-- What to produce --
Retrieve all lines below that have the string "Adhes".

[[ Exercise input, beginning ]]

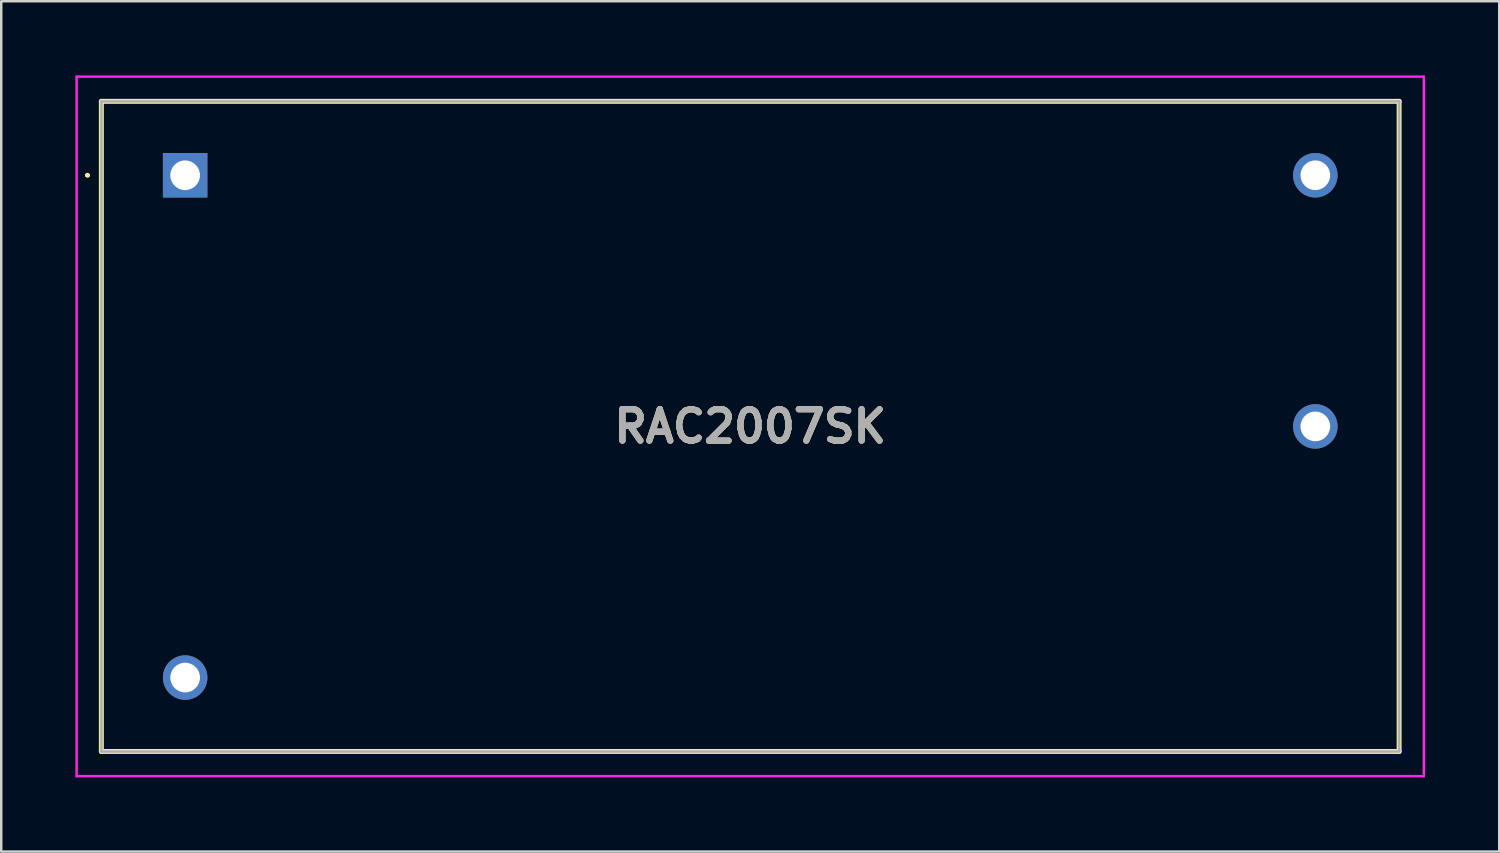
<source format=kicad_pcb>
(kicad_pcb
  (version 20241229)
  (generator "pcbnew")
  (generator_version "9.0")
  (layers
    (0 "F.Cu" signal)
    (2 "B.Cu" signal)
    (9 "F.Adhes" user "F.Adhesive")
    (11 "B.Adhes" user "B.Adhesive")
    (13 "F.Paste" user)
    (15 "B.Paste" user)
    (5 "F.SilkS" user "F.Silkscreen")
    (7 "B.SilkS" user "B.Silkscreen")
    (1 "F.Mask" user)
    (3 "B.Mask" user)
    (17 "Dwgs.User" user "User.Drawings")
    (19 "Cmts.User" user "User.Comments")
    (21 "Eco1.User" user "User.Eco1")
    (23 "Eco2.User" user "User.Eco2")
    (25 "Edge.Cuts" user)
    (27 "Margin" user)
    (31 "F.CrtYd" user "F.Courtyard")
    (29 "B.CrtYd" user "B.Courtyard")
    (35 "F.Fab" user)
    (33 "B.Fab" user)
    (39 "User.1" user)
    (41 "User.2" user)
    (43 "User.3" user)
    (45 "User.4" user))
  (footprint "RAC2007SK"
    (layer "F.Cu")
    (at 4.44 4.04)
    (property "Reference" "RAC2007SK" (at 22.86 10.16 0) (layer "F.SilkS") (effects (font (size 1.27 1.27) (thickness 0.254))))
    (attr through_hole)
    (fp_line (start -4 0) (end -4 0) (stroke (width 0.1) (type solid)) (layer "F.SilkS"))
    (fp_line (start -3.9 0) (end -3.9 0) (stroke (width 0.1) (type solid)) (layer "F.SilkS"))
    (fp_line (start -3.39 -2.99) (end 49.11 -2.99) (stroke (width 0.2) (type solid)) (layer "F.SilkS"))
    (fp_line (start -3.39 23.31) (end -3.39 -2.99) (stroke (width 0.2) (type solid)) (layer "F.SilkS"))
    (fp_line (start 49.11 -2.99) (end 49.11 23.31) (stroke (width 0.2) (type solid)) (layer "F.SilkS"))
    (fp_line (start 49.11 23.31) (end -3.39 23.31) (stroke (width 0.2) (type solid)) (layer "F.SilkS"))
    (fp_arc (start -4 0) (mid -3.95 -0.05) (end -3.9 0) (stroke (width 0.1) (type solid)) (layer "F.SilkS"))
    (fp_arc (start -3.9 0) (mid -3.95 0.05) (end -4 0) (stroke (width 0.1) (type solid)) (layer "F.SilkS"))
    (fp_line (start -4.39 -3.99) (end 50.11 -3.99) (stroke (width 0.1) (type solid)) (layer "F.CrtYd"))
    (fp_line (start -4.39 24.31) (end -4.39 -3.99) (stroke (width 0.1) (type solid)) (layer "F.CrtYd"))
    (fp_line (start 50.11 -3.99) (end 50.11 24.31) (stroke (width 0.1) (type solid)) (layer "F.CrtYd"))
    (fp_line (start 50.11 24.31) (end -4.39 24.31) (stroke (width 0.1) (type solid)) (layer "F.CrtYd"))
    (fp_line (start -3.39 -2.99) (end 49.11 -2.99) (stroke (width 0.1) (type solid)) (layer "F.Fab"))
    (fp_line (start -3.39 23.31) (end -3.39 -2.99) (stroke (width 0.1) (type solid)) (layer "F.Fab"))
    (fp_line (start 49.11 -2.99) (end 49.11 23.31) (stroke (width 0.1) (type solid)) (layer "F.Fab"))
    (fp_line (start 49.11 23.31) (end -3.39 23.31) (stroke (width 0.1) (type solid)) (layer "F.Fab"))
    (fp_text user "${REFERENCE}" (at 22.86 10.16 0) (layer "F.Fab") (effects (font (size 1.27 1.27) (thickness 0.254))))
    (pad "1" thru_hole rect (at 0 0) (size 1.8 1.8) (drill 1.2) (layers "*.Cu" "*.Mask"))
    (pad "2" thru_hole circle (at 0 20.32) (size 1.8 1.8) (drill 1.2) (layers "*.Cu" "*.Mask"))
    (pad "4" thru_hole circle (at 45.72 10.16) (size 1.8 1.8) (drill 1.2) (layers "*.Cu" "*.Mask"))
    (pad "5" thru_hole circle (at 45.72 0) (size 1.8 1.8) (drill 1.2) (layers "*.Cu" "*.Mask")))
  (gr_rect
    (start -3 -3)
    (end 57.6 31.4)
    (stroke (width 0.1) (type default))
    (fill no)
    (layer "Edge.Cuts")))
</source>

[[ Exercise input, end ]]

-- Solution for this problem --
    (9 "F.Adhes" user "F.Adhesive")
    (11 "B.Adhes" user "B.Adhesive")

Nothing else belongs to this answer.